Skip to content

colbert_kd_scores

Computes the ColBERT scores between queries and documents embeddings. This scoring function is dedicated to the knowledge distillation pipeline.

Parameters

  • queries_embeddings (list | numpy.ndarray | torch.Tensor)

  • documents_embeddings (list | numpy.ndarray | torch.Tensor)

  • mask (torch.Tensor) – defaults to None

Examples

>>> import torch

>>> queries_embeddings = torch.tensor([
...     [[1.], [0.], [0.], [0.]],
...     [[0.], [2.], [0.], [0.]],
...     [[0.], [0.], [3.], [0.]],
... ])

>>> documents_embeddings = torch.tensor([
...     [[[10.], [0.], [1.]], [[20.], [0.], [1.]], [[30.], [0.], [1.]]],
...     [[[0.], [100.], [1.]], [[0.], [200.], [1.]], [[0.], [300.], [1.]]],
...     [[[1.], [0.], [1000.]], [[1.], [0.], [2000.]], [[10.], [0.], [3000.]]],
... ])
>>> mask = torch.tensor([
...     [[1., 1., 1.], [1., 1., 1.], [1., 1., 1.]],
...     [[1., 1., 1.], [1., 1., 1.], [1., 1., 1.]],
...     [[1., 1., 1.], [1., 1., 1.], [1., 1., 0.]],
... ])
>>> colbert_kd_scores(
...     queries_embeddings=queries_embeddings,
...     documents_embeddings=documents_embeddings,
...     mask=mask
... )
tensor([[  10.,   20.,   30.],
        [ 200.,  400.,  600.],
        [3000., 6000., 30.]])

# TASK STATEMENT
Please quote the colbert_kd_scores documentation from "Skip to content" up to and including "queries_embeddings (list | numpy.ndarray | torch.Tensor)".

[Saved data entries]

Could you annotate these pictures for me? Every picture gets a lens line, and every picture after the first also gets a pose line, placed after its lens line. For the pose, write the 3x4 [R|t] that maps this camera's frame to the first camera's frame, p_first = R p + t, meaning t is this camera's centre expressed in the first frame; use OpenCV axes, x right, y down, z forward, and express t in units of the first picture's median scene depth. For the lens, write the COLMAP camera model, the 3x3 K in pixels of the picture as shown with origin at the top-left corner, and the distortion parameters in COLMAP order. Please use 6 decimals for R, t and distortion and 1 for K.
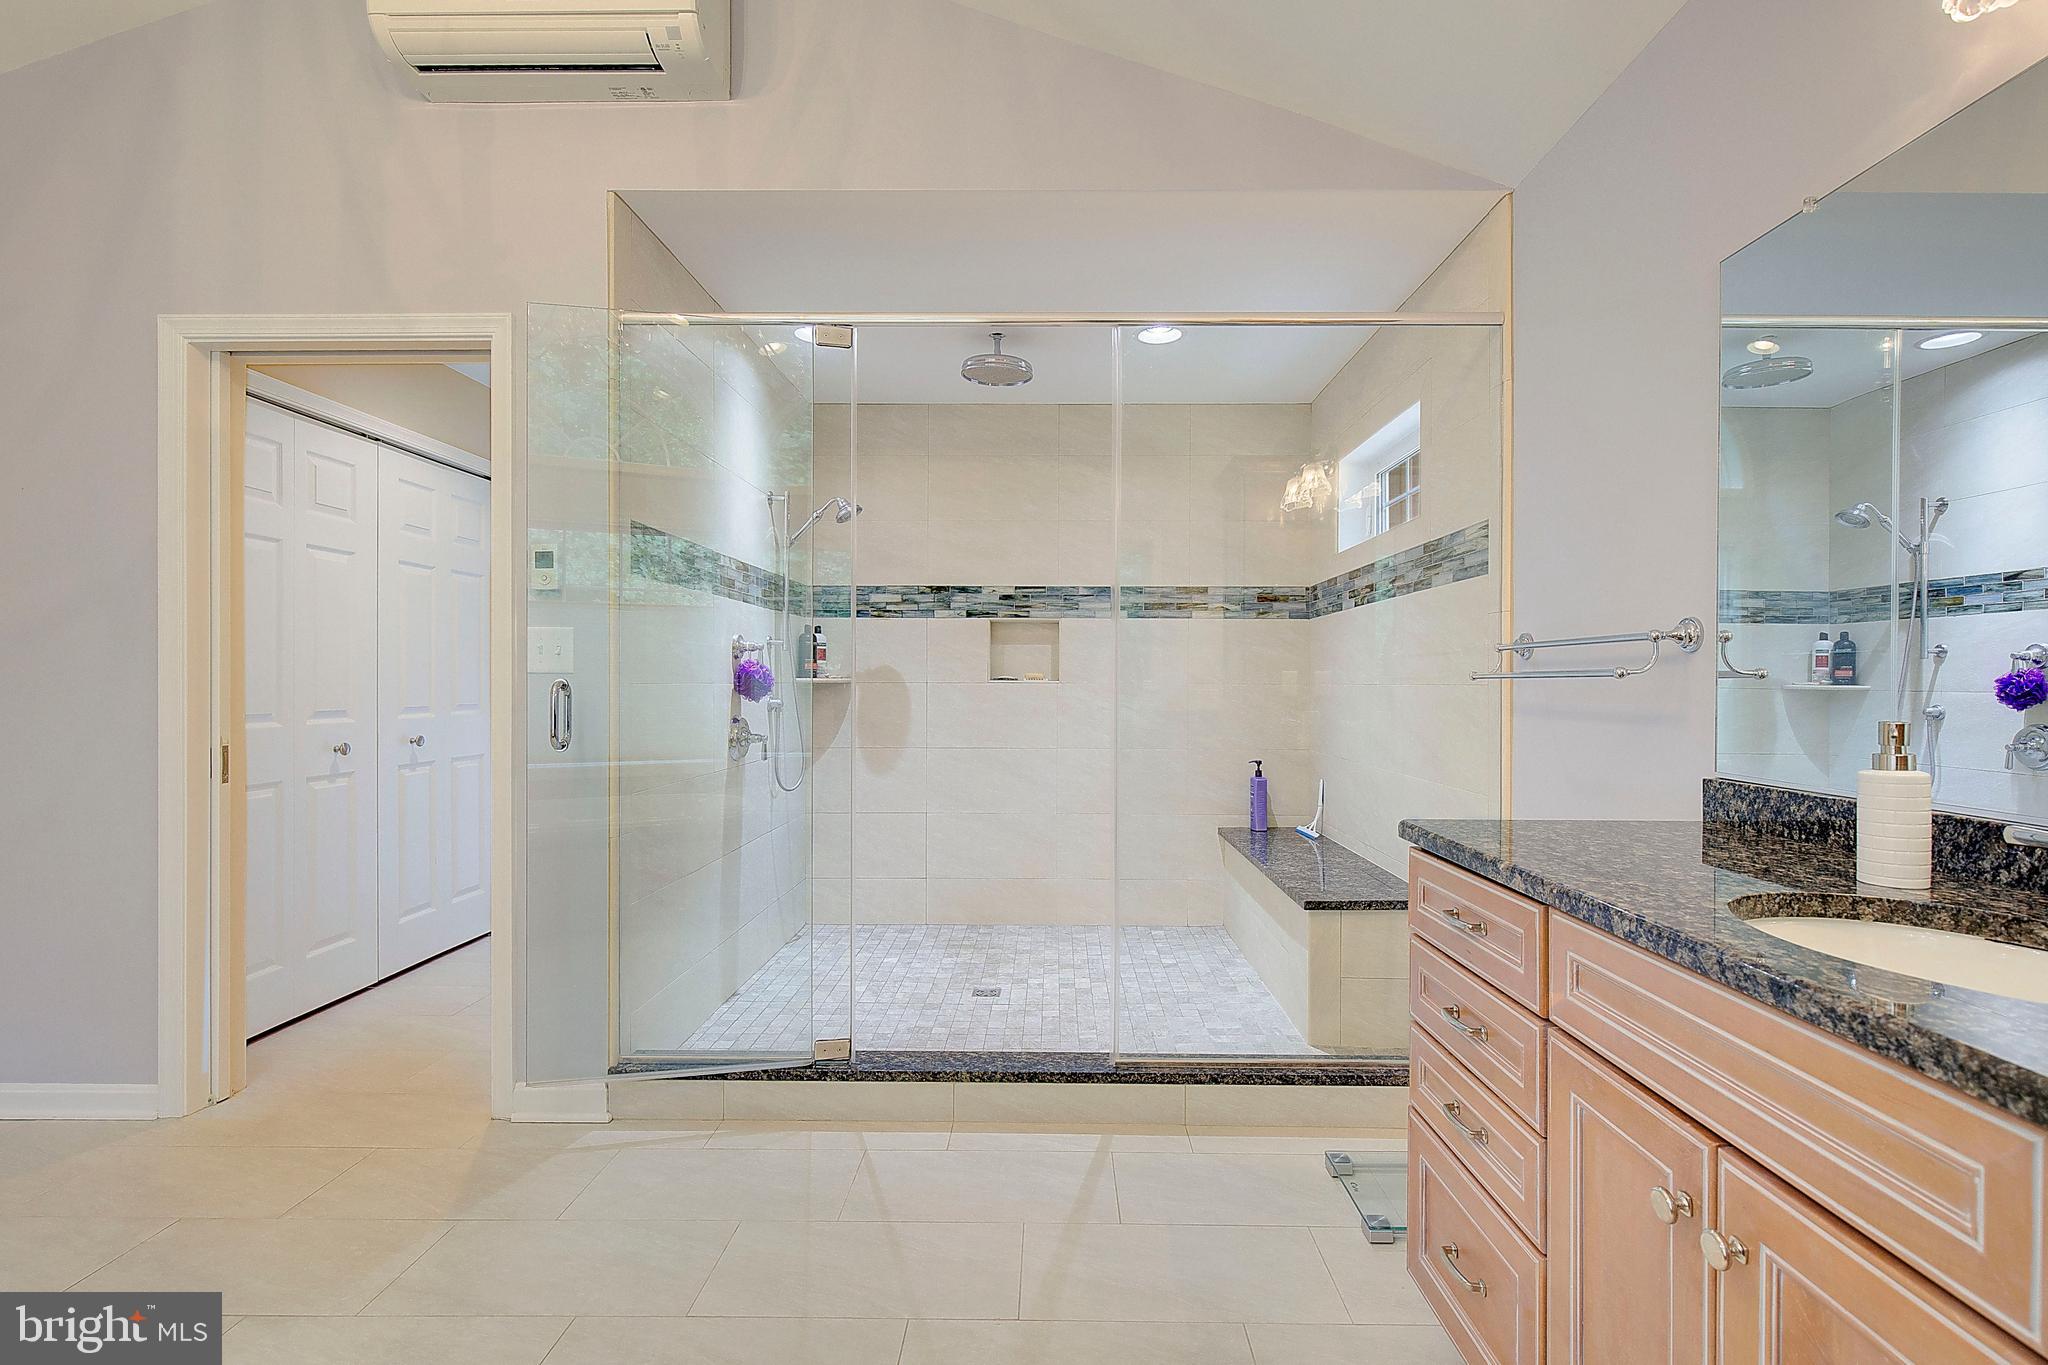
lens RADIAL K [[935.8, 0, 1049.9], [0, 935.8, 680.2], [0, 0, 1]] dist [0.001384, -0.000390]
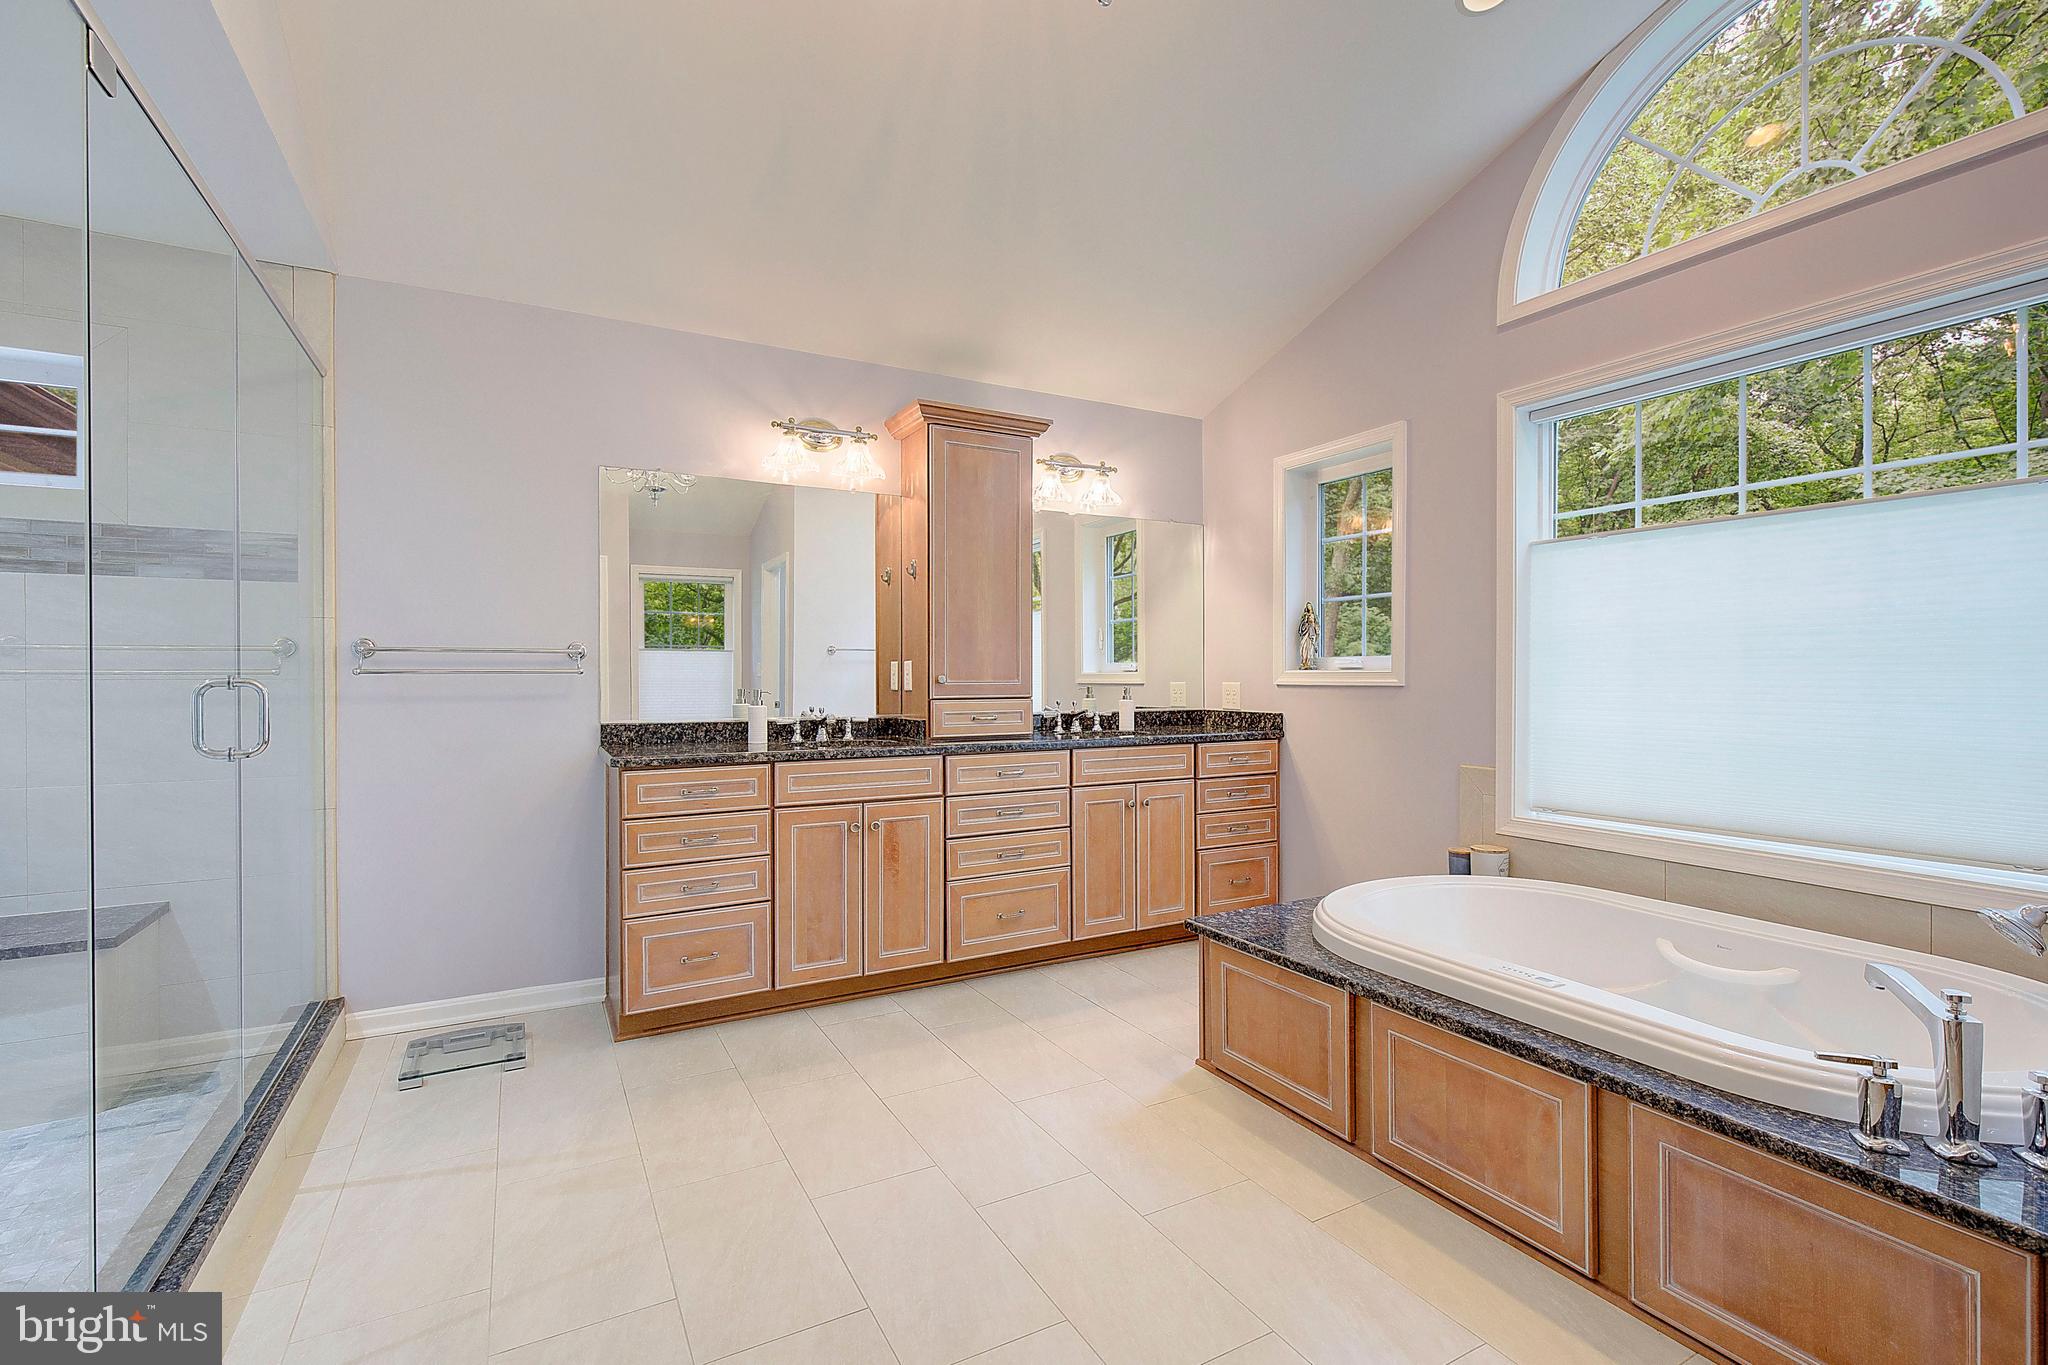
lens RADIAL K [[935.8, 0, 1049.9], [0, 935.8, 680.2], [0, 0, 1]] dist [0.001384, -0.000390]
pose [[-0.506345, -0.005573, 0.862313, -0.695838], [-0.000520, 0.999981, 0.006158, -0.001109], [-0.862331, 0.002670, -0.506338, 0.551621]]
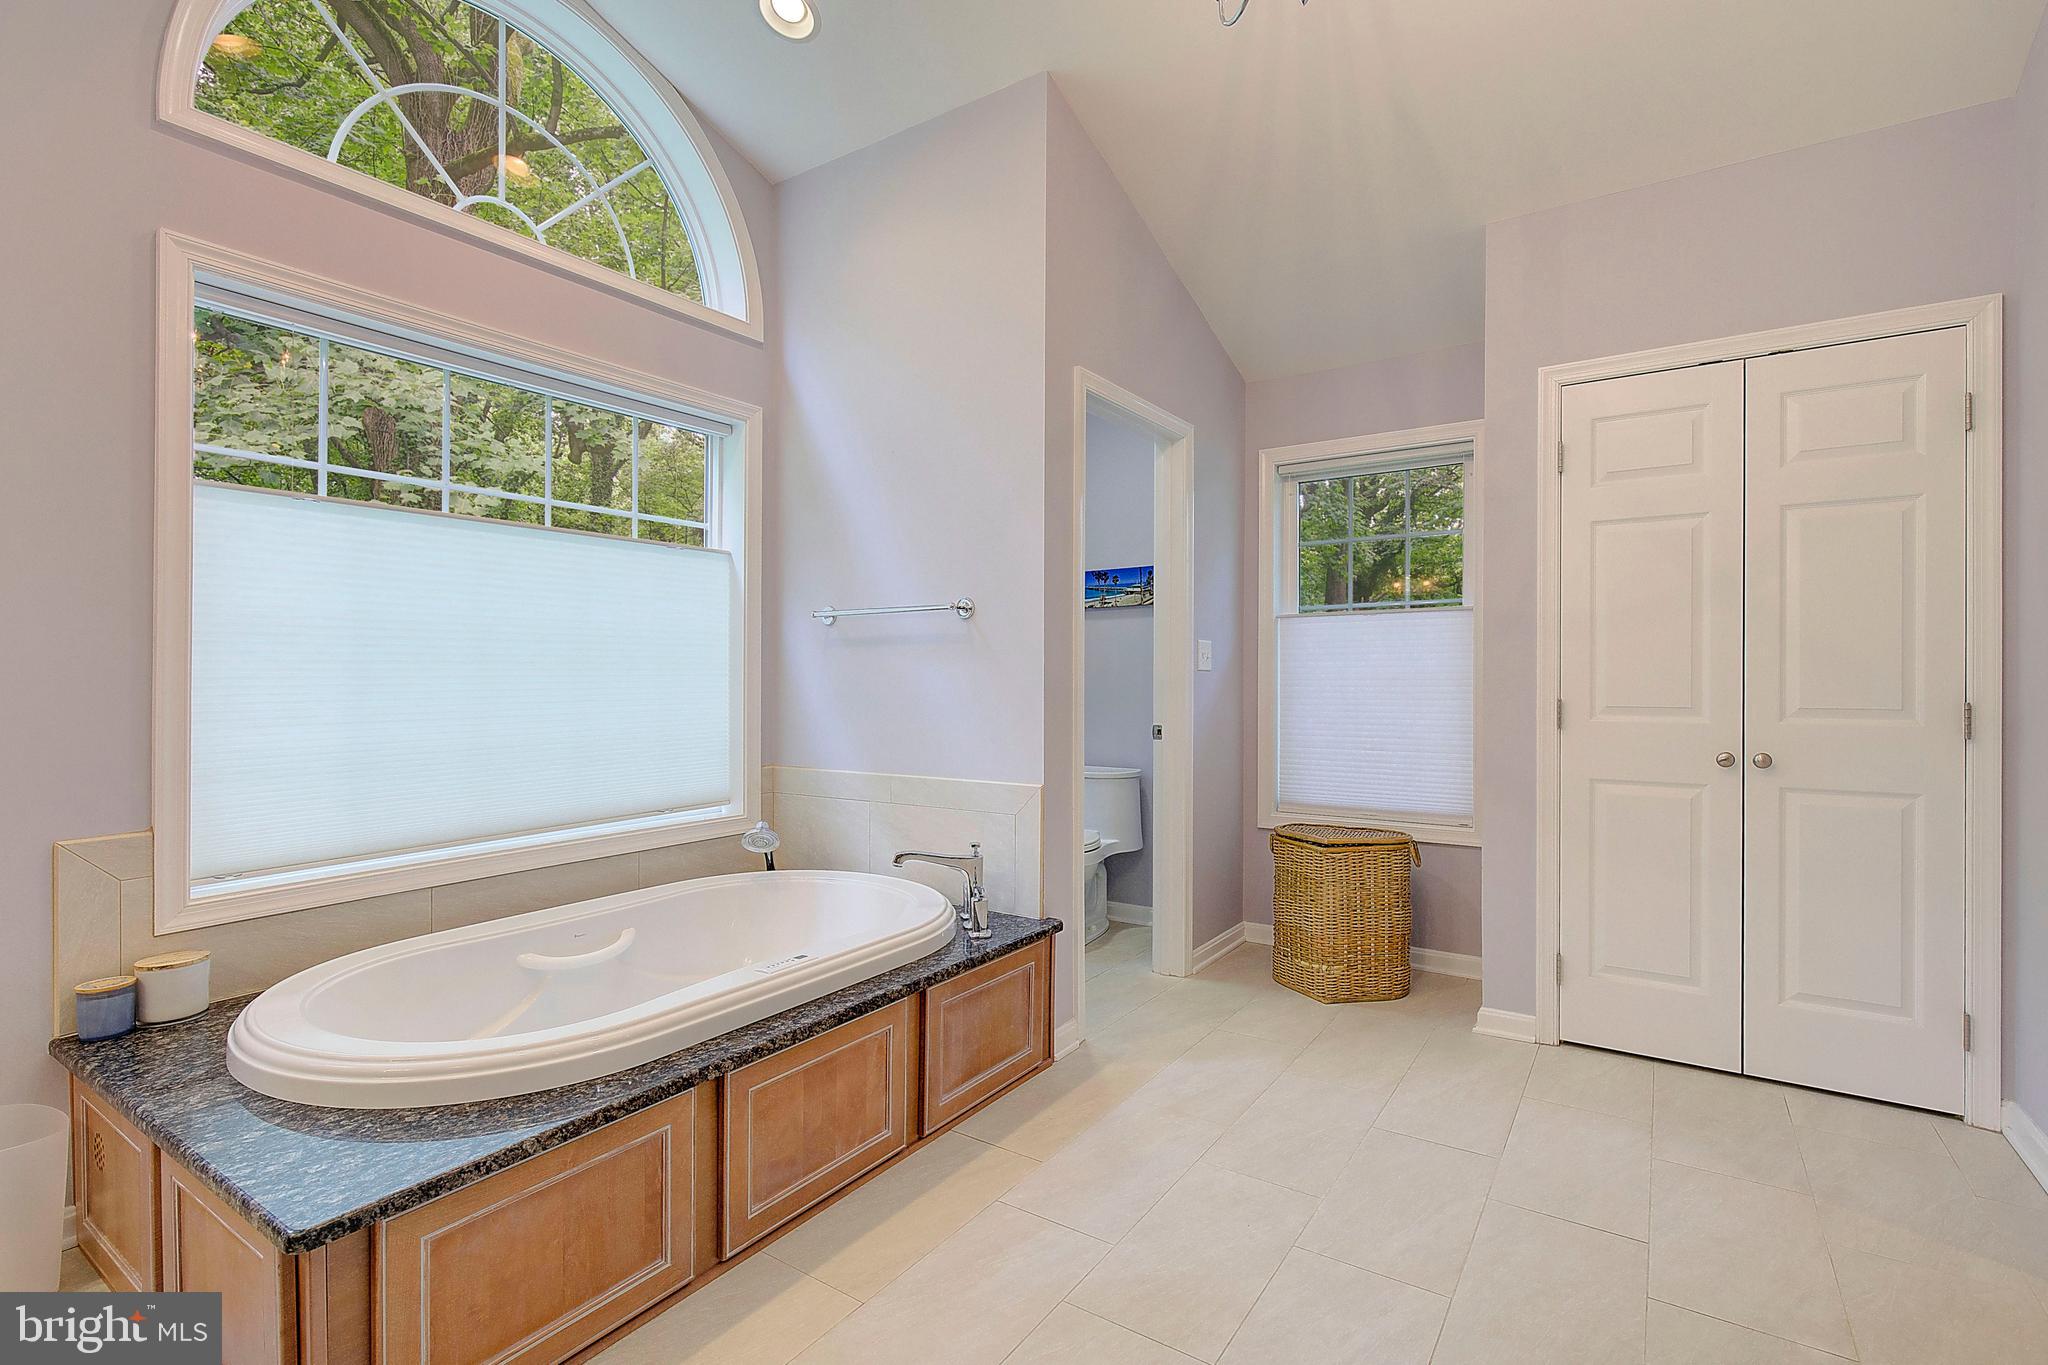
lens RADIAL K [[935.8, 0, 1049.9], [0, 935.8, 680.2], [0, 0, 1]] dist [0.001384, -0.000390]
pose [[-0.533691, 0.002484, -0.845676, 0.052243], [-0.000649, 0.999994, 0.003347, -0.000235], [0.845680, 0.002335, -0.533686, 0.475612]]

# REPLY TO THE EXERCISE
Skip to content

colbert_kd_scores

Computes the ColBERT scores between queries and documents embeddings. This scoring function is dedicated to the knowledge distillation pipeline.

Parameters

  • queries_embeddings (list | numpy.ndarray | torch.Tensor)